An incisional hernia is a hernia that develops along a prior surgical incision in the abdomen. A surgical incision compromises the integrity of the abdominal muscles, causing them to become weakened and allowing abdominal tissues and/or organs to push through the abdominal wall more easily. Incisional hernias can occur within as little as a few months of an operation or a few years following the procedure.
Symptoms of Incisional Hernia
Initially, patients may notice a bulge at the site of a healed surgical incision. Additional symptoms associated with incisional hernias include:
- Redness and a burning sensation of the bulge
- Pain that increases when straining or lifting heavy objects
- Constipation, which can occur as a result of scar tissue blocking the intestines
- Nausea and/or vomiting, in case of infection
Causes of Incisional Hernia
Incisional hernias are most likely to occur within three and six weeks from surgery when the incision is still healing. Individuals who are at a higher risk of developing an incisional hernia include those who:
- Are older
- Are overweight or obese
- Have had the same incision opened more than once
- Have taken steroid medications
What to Expect at Your Appointment
During your appointment, your doctor will ask you questions about your symptoms and will perform a physical examination. In order to make a definitive diagnosis and assess the severity of the hernia, your doctor may prescribe one of the following diagnostic techniques:
- MRI scan
- CT scan
- Ultrasound imaging
Additionally, your doctor may want to check for any signs of infection by prescribing a blood test or a urine test.

········

According to the incisional hernia page, when are incisional hernias most likely to occur? Please answer in one sentence. The lines that follow come from a separate source.

Exercise data:
········

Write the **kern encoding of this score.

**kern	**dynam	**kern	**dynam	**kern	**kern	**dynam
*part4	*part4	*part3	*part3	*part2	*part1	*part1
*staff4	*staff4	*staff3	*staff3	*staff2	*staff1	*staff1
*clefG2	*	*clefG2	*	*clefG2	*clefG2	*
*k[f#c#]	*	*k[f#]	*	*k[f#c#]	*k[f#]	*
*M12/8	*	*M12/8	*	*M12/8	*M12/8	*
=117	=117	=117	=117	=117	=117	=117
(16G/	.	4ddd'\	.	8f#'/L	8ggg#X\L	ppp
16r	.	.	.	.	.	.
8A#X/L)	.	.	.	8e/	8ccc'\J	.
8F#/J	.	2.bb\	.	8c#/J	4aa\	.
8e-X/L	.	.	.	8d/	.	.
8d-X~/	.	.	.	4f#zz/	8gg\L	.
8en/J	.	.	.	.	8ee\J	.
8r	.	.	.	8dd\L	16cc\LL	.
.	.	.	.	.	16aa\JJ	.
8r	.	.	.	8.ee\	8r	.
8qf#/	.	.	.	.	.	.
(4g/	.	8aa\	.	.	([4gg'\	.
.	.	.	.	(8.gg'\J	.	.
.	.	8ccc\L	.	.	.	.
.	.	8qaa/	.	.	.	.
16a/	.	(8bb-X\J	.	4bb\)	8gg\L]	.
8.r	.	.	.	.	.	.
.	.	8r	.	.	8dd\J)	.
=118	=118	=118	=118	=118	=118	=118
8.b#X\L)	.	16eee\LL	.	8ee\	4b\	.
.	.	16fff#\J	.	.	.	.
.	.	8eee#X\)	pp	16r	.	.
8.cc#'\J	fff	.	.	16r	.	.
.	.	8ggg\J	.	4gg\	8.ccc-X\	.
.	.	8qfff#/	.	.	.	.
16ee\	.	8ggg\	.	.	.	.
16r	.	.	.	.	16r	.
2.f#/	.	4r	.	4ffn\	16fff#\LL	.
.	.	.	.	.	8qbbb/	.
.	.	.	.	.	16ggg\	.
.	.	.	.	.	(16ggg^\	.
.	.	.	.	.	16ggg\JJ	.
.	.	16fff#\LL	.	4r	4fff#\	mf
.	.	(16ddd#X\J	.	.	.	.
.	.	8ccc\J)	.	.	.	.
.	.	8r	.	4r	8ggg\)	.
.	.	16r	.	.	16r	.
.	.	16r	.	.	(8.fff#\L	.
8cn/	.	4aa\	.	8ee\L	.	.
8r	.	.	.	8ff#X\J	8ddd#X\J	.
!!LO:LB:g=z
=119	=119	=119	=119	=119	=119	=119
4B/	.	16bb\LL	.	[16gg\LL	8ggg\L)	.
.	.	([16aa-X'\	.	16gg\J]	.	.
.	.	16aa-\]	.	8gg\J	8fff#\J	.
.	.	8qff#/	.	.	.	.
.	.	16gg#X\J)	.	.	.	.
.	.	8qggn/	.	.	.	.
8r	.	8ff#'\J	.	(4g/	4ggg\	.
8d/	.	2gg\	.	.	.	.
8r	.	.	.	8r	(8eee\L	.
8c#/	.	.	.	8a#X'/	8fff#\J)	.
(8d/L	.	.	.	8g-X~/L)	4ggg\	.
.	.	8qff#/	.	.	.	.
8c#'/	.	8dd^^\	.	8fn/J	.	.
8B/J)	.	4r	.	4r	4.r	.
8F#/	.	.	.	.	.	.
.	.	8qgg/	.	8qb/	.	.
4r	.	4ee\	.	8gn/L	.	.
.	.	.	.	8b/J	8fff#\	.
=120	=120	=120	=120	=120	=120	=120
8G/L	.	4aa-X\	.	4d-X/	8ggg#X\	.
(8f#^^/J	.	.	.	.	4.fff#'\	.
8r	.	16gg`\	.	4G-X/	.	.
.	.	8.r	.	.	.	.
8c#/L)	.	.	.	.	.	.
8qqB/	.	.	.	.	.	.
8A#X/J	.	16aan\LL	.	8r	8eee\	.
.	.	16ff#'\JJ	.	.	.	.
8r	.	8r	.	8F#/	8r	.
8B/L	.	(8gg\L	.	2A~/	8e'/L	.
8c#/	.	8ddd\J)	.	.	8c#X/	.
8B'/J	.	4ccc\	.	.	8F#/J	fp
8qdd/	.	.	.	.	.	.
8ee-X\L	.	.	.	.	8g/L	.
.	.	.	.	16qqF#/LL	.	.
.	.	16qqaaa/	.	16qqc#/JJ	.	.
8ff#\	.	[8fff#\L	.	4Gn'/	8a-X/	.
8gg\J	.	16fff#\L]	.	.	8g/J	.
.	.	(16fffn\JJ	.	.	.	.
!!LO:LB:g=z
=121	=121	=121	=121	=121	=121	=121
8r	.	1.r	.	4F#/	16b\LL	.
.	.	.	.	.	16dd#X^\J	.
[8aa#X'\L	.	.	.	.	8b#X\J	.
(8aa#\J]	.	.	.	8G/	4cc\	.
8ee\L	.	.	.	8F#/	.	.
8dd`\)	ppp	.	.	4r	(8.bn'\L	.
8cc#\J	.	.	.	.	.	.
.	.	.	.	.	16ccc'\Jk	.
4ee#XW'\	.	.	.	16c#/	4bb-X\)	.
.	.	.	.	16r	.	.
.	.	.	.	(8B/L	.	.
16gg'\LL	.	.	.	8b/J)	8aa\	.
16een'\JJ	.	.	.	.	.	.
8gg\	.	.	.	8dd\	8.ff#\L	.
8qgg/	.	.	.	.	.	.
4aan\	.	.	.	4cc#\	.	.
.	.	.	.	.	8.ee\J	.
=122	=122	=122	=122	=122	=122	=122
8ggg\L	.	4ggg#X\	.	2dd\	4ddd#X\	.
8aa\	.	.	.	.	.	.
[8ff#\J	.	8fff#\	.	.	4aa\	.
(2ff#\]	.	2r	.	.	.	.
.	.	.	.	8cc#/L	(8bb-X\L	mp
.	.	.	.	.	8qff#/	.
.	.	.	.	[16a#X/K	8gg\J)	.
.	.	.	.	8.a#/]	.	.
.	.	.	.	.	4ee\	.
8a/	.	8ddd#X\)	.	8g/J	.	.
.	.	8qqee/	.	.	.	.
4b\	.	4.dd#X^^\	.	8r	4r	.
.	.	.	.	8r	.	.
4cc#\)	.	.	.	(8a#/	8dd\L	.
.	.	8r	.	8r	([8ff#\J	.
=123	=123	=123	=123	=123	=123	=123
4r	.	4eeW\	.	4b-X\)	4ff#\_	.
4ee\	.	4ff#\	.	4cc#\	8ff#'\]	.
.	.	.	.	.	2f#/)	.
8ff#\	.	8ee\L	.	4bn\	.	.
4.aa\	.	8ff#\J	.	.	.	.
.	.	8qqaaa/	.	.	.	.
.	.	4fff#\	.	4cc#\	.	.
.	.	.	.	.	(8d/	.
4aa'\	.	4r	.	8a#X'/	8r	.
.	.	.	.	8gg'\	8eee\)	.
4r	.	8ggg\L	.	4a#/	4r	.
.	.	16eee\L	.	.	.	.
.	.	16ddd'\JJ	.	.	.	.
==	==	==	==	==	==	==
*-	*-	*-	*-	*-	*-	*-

········

Written response: They are most likely to occur within three and six weeks from surgery, when the incision is still healing.